Pictures with circuit source files:
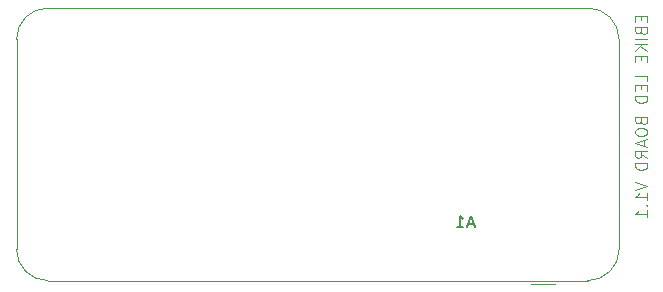
<source format=gbr>
G04 #@! TF.GenerationSoftware,KiCad,Pcbnew,(6.0.7-1)-1*
G04 #@! TF.CreationDate,2022-11-28T10:58:20-05:00*
G04 #@! TF.ProjectId,ebike_LED,6562696b-655f-44c4-9544-2e6b69636164,rev?*
G04 #@! TF.SameCoordinates,Original*
G04 #@! TF.FileFunction,Legend,Bot*
G04 #@! TF.FilePolarity,Positive*
%FSLAX46Y46*%
G04 Gerber Fmt 4.6, Leading zero omitted, Abs format (unit mm)*
G04 Created by KiCad (PCBNEW (6.0.7-1)-1) date 2022-11-28 10:58:20*
%MOMM*%
%LPD*%
G01*
G04 APERTURE LIST*
%ADD10C,0.100000*%
%ADD11C,0.150000*%
%ADD12C,0.120000*%
G04 APERTURE END LIST*
D10*
X98728571Y-40923809D02*
X98728571Y-41257142D01*
X99252380Y-41400000D02*
X99252380Y-40923809D01*
X98252380Y-40923809D01*
X98252380Y-41400000D01*
X98728571Y-42161904D02*
X98776190Y-42304761D01*
X98823809Y-42352380D01*
X98919047Y-42400000D01*
X99061904Y-42400000D01*
X99157142Y-42352380D01*
X99204761Y-42304761D01*
X99252380Y-42209523D01*
X99252380Y-41828571D01*
X98252380Y-41828571D01*
X98252380Y-42161904D01*
X98300000Y-42257142D01*
X98347619Y-42304761D01*
X98442857Y-42352380D01*
X98538095Y-42352380D01*
X98633333Y-42304761D01*
X98680952Y-42257142D01*
X98728571Y-42161904D01*
X98728571Y-41828571D01*
X99252380Y-42828571D02*
X98252380Y-42828571D01*
X99252380Y-43304761D02*
X98252380Y-43304761D01*
X99252380Y-43876190D02*
X98680952Y-43447619D01*
X98252380Y-43876190D02*
X98823809Y-43304761D01*
X98728571Y-44304761D02*
X98728571Y-44638095D01*
X99252380Y-44780952D02*
X99252380Y-44304761D01*
X98252380Y-44304761D01*
X98252380Y-44780952D01*
X99252380Y-46447619D02*
X99252380Y-45971428D01*
X98252380Y-45971428D01*
X98728571Y-46780952D02*
X98728571Y-47114285D01*
X99252380Y-47257142D02*
X99252380Y-46780952D01*
X98252380Y-46780952D01*
X98252380Y-47257142D01*
X99252380Y-47685714D02*
X98252380Y-47685714D01*
X98252380Y-47923809D01*
X98300000Y-48066666D01*
X98395238Y-48161904D01*
X98490476Y-48209523D01*
X98680952Y-48257142D01*
X98823809Y-48257142D01*
X99014285Y-48209523D01*
X99109523Y-48161904D01*
X99204761Y-48066666D01*
X99252380Y-47923809D01*
X99252380Y-47685714D01*
X98728571Y-49780952D02*
X98776190Y-49923809D01*
X98823809Y-49971428D01*
X98919047Y-50019047D01*
X99061904Y-50019047D01*
X99157142Y-49971428D01*
X99204761Y-49923809D01*
X99252380Y-49828571D01*
X99252380Y-49447619D01*
X98252380Y-49447619D01*
X98252380Y-49780952D01*
X98300000Y-49876190D01*
X98347619Y-49923809D01*
X98442857Y-49971428D01*
X98538095Y-49971428D01*
X98633333Y-49923809D01*
X98680952Y-49876190D01*
X98728571Y-49780952D01*
X98728571Y-49447619D01*
X98252380Y-50638095D02*
X98252380Y-50828571D01*
X98300000Y-50923809D01*
X98395238Y-51019047D01*
X98585714Y-51066666D01*
X98919047Y-51066666D01*
X99109523Y-51019047D01*
X99204761Y-50923809D01*
X99252380Y-50828571D01*
X99252380Y-50638095D01*
X99204761Y-50542857D01*
X99109523Y-50447619D01*
X98919047Y-50400000D01*
X98585714Y-50400000D01*
X98395238Y-50447619D01*
X98300000Y-50542857D01*
X98252380Y-50638095D01*
X98966666Y-51447619D02*
X98966666Y-51923809D01*
X99252380Y-51352380D02*
X98252380Y-51685714D01*
X99252380Y-52019047D01*
X99252380Y-52923809D02*
X98776190Y-52590476D01*
X99252380Y-52352380D02*
X98252380Y-52352380D01*
X98252380Y-52733333D01*
X98300000Y-52828571D01*
X98347619Y-52876190D01*
X98442857Y-52923809D01*
X98585714Y-52923809D01*
X98680952Y-52876190D01*
X98728571Y-52828571D01*
X98776190Y-52733333D01*
X98776190Y-52352380D01*
X99252380Y-53352380D02*
X98252380Y-53352380D01*
X98252380Y-53590476D01*
X98300000Y-53733333D01*
X98395238Y-53828571D01*
X98490476Y-53876190D01*
X98680952Y-53923809D01*
X98823809Y-53923809D01*
X99014285Y-53876190D01*
X99109523Y-53828571D01*
X99204761Y-53733333D01*
X99252380Y-53590476D01*
X99252380Y-53352380D01*
X98252380Y-54971428D02*
X99252380Y-55304761D01*
X98252380Y-55638095D01*
X99252380Y-56495238D02*
X99252380Y-55923809D01*
X99252380Y-56209523D02*
X98252380Y-56209523D01*
X98395238Y-56114285D01*
X98490476Y-56019047D01*
X98538095Y-55923809D01*
X99157142Y-56923809D02*
X99204761Y-56971428D01*
X99252380Y-56923809D01*
X99204761Y-56876190D01*
X99157142Y-56923809D01*
X99252380Y-56923809D01*
X99252380Y-57923809D02*
X99252380Y-57352380D01*
X99252380Y-57638095D02*
X98252380Y-57638095D01*
X98395238Y-57542857D01*
X98490476Y-57447619D01*
X98538095Y-57352380D01*
D11*
X84564285Y-58516666D02*
X84088095Y-58516666D01*
X84659523Y-58802380D02*
X84326190Y-57802380D01*
X83992857Y-58802380D01*
X83135714Y-58802380D02*
X83707142Y-58802380D01*
X83421428Y-58802380D02*
X83421428Y-57802380D01*
X83516666Y-57945238D01*
X83611904Y-58040476D01*
X83707142Y-58088095D01*
D12*
X45864000Y-42875200D02*
X45864000Y-60655200D01*
X94234000Y-63305200D02*
X48514000Y-63305200D01*
X94234000Y-40225200D02*
X48514000Y-40225200D01*
X96884000Y-42875200D02*
X96884000Y-60655200D01*
X89424000Y-63625200D02*
X91424000Y-63625200D01*
X96884000Y-42875200D02*
G75*
G03*
X94234000Y-40225200I-2650000J0D01*
G01*
X94234000Y-63305200D02*
G75*
G03*
X96884000Y-60655200I0J2650000D01*
G01*
X48514000Y-40225200D02*
G75*
G03*
X45864000Y-42875200I0J-2650000D01*
G01*
X45864000Y-60655200D02*
G75*
G03*
X48514000Y-63305200I2650000J0D01*
G01*
M02*

</source>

▸ Exercise goal: Only the lines from the top of the records through the line with "X99252380Y-41400000D02*" belong in the copy; write them out exactly, leaving out pictures.

▸ Solution below:
<source format=gbr>
G04 #@! TF.GenerationSoftware,KiCad,Pcbnew,(6.0.7-1)-1*
G04 #@! TF.CreationDate,2022-11-28T10:58:20-05:00*
G04 #@! TF.ProjectId,ebike_LED,6562696b-655f-44c4-9544-2e6b69636164,rev?*
G04 #@! TF.SameCoordinates,Original*
G04 #@! TF.FileFunction,Legend,Bot*
G04 #@! TF.FilePolarity,Positive*
%FSLAX46Y46*%
G04 Gerber Fmt 4.6, Leading zero omitted, Abs format (unit mm)*
G04 Created by KiCad (PCBNEW (6.0.7-1)-1) date 2022-11-28 10:58:20*
%MOMM*%
%LPD*%
G01*
G04 APERTURE LIST*
%ADD10C,0.100000*%
%ADD11C,0.150000*%
%ADD12C,0.120000*%
G04 APERTURE END LIST*
D10*
X98728571Y-40923809D02*
X98728571Y-41257142D01*
X99252380Y-41400000D02*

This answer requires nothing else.